Are you a jealous lesbian?
Let's discuss the green-eyed, insidious relationship monster known as jealousy. It can be a real problem for many lesbians or LGBTQ couples. There are varying degrees of jealousy; some are healthy, but others can lead you down the road to disappointment and singledom.
Maybe it's the gentle familiarity your girlfriend and her best friend share, the curious spark in her eyes when she looks at other women, or the glowing admiration she oozes when speaking about her co-worker. Whatever the trigger might be, your eyes grow greener with jealousy until you are a dish of wobbly, lime green jelly. Does this scenario ring true?
We all feel jealous from time to time, but do you find your thoughts, emotions, and behavior engulfed by feelings of anger, frustration, and yearning for your partner's attention?
Many times, people feel this way when they fear that their partner will leave them for someone else. Jealousy can turn strong relationships into fragmented unions, especially when "normal" jealousy crosses over into an unhealthy territory.
As lesbians, we have an extra layer of jealousy many straight couples don't have to deal with. Isn't it great to have yet another layer of complicity as a member of this little lesbian club? For instance, what happens when we want "girl time" without our partner?
Lesbians often struggle not to merge lives with their partner. Wanting time away from your LGBT partner is natural, healthy and important to sustain a balanced relationship. Many women struggle with ways to walk the tightrope when telling their partner that they want time with the "girls" — but not their girlfriend.
Lesbians are a small community, which means we have more history (read: romantic encounters) with a smaller group of people. At times it's hard to go out and not see someone who we used to date or have a romantic relationship with.

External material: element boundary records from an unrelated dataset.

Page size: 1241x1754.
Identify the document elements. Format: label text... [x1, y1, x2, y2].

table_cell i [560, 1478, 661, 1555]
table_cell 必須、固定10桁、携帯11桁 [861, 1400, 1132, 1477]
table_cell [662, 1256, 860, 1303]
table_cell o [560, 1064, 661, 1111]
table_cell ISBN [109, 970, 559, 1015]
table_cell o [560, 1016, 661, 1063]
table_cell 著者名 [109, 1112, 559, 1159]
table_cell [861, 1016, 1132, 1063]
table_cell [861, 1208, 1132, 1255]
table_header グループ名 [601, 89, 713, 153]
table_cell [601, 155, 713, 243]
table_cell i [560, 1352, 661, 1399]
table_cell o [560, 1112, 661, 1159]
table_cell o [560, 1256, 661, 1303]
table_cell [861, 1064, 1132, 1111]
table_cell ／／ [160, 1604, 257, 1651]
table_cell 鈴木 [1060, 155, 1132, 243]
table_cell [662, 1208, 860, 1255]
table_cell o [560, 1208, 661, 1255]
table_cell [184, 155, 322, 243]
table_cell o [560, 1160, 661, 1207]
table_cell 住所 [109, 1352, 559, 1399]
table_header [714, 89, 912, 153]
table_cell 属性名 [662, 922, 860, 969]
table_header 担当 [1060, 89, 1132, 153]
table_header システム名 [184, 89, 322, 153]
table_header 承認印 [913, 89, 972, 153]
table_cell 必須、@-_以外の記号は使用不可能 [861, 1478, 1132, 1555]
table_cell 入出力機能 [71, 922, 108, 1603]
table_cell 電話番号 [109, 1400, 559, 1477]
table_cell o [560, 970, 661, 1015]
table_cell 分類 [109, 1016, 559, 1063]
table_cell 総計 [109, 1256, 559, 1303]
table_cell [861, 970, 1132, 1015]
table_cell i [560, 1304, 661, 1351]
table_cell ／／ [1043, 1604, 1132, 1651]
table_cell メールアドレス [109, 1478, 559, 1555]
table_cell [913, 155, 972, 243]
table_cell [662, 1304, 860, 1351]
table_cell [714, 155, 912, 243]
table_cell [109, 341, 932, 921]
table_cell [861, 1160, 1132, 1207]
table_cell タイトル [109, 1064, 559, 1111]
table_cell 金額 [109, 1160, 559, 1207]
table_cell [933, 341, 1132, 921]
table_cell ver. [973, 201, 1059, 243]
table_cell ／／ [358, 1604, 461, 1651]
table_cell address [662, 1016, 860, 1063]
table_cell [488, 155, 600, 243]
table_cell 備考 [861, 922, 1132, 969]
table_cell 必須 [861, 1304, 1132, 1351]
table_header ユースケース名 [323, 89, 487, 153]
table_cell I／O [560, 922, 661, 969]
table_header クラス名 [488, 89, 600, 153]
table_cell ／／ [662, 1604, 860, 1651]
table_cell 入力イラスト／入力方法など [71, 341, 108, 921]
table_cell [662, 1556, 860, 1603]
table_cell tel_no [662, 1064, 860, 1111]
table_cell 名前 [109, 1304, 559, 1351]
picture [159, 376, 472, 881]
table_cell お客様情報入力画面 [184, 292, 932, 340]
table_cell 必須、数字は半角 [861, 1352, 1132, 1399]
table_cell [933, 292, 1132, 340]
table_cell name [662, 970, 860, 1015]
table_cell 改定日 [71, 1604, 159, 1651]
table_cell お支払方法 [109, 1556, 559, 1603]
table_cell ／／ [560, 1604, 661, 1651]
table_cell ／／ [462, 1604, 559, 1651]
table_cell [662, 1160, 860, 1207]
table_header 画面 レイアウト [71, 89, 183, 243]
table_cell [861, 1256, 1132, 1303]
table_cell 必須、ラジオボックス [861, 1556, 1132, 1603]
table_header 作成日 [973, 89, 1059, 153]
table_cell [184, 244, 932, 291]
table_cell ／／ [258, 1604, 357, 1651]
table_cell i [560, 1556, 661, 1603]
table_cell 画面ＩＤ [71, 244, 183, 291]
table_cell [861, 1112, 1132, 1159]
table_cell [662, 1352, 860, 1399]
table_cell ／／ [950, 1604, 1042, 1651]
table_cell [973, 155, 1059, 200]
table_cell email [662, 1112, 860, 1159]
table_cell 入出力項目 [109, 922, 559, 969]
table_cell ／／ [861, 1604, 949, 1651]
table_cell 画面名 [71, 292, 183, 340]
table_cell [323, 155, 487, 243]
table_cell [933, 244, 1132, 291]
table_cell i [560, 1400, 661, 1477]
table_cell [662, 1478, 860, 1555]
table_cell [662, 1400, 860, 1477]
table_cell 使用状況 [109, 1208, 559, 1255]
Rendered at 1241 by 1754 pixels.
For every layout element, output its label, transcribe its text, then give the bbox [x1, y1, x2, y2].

Additionally, women are typically more concerned with emotional infidelity than men. With two women both on high alert for emotional infidelity, we exponentially increase our chances of being jealous of our partner's close emotional bonds.
All of these little extras can just add more to the pot, highlighting the importance of keeping an unhealthy jealousy at bay.
For you analytic types who like to understand the "why" and the function of things, this part is for you. Have you ever wondered "what's the point of jealousy"? From an evolutionary standpoint, jealousy has functioned as a mate-protective strategy. Jealousy produces controlling, coercive and protective behavior to reduce promiscuity with competing mates.
How does this apply today? Surprise! Jealousy still produces controlling, coercive, and protective behaviors over one's partner.
The goal here is to avoid acting on feelings and instead take the cue to open a line of communication with defined boundaries. There is a large difference between healthy, protective behaviors and aggressive, controlling behavior.